WEDNESDAY, Dec. 2, 2015 (HealthDay News) -- American women diagnosed with advanced, stage 4 breast cancer have a better chance of survival, and are surviving longer, compared to two decades ago, a new study finds.

Stage 4 breast cancer involves a tumor that has spread -- metastasized -- beyond the breast and surrounding lymph nodes to other organs in the body.

"Survival in stage 4 breast cancer has improved and is increasingly of prolonged duration, particularly for some women undergoing initial breast surgery," report researchers led by Mary Schroeder, an assistant professor of health services research at the University of Iowa in Iowa City.

Her team published their findings online Dec. 2 in the journal JAMA Surgery.

One expert was heartened by the results.

"It is not surprising that there has been an improvement in length of survival in patients with stage 4 breast cancer, as there have been many advances in chemotherapeutic and immunologic therapies," said Dr. Stephanie Bernik, chief of surgical oncology at Lenox Hill Hospital in New York City.

"We have also gotten better at targeting specific kinds of cancers with drugs that are directed to treating certain tumor types, and are moving away from a 'one-size-fits-all' treatment regimen," Bernik said.

In its study, Schroeder's group tracked outcomes for more than 21,000 patients who were diagnosed with stage 4 breast cancer between 1988 and 2011. The women did not receive radiation therapy as part of their first course of treatment.

The investigators found that the patients' median survival rose from 20 months between 1988 and 1991, to 26 months between 2007 and 2011.
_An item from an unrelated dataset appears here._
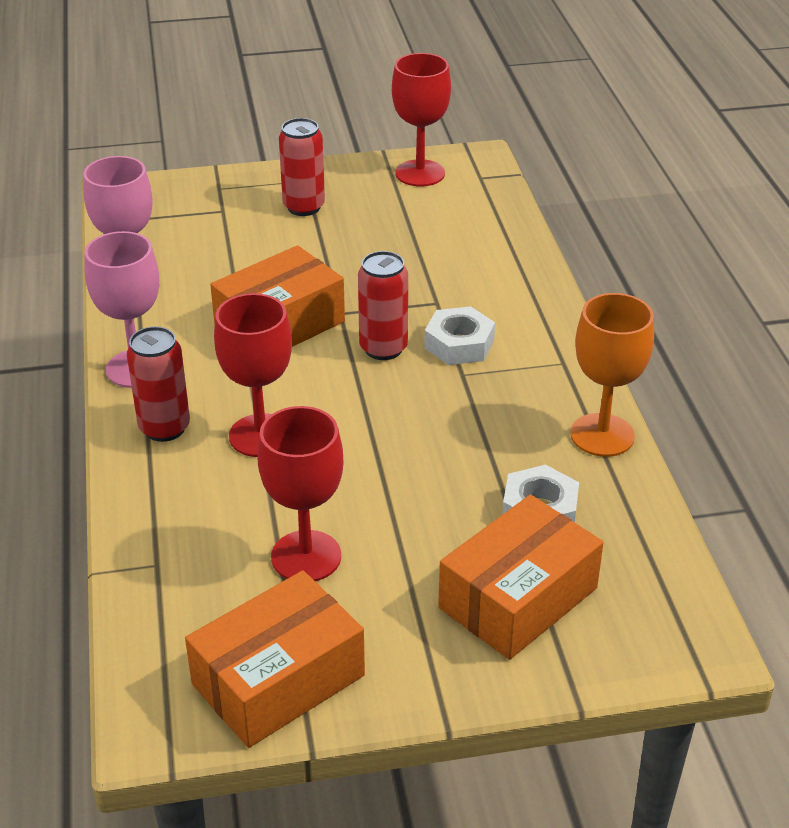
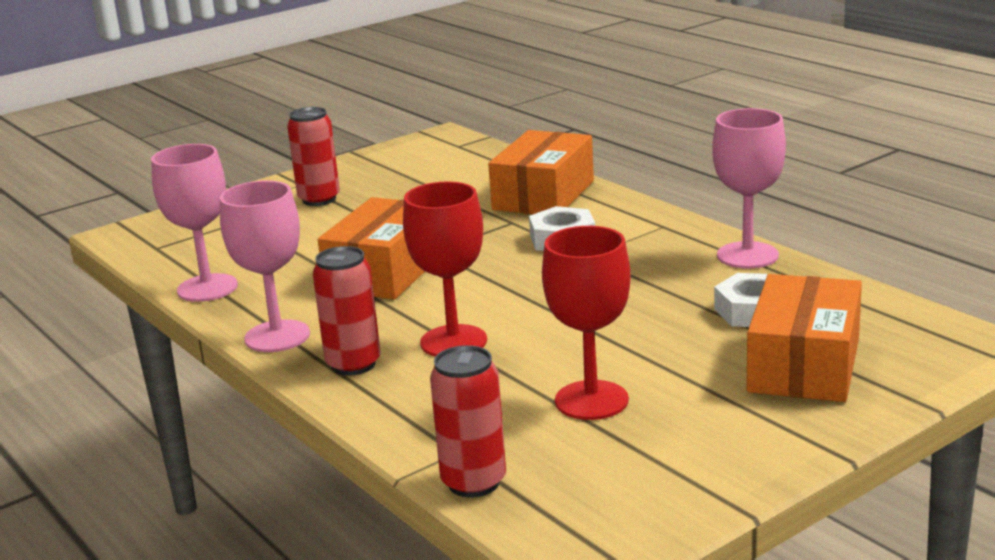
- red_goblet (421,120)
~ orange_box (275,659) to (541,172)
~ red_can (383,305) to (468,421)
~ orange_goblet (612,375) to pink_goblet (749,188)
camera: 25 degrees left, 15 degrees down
At the same time, rates of breast surgery declined during the study period. However, women who did undergo surgery were more likely to survive, the researchers found. Among patients diagnosed before 2002, nearly 10 percent of those who had surgery survived at least 10 years, compared with about 3 percent of those who did not have surgery.

Along with surgery, other factors associated with longer survival included the patient's marital status, her year of diagnosis, tumor size and the tumor's hormone receptor status (sensitivity to hormones can affect how aggressive a tumor might be).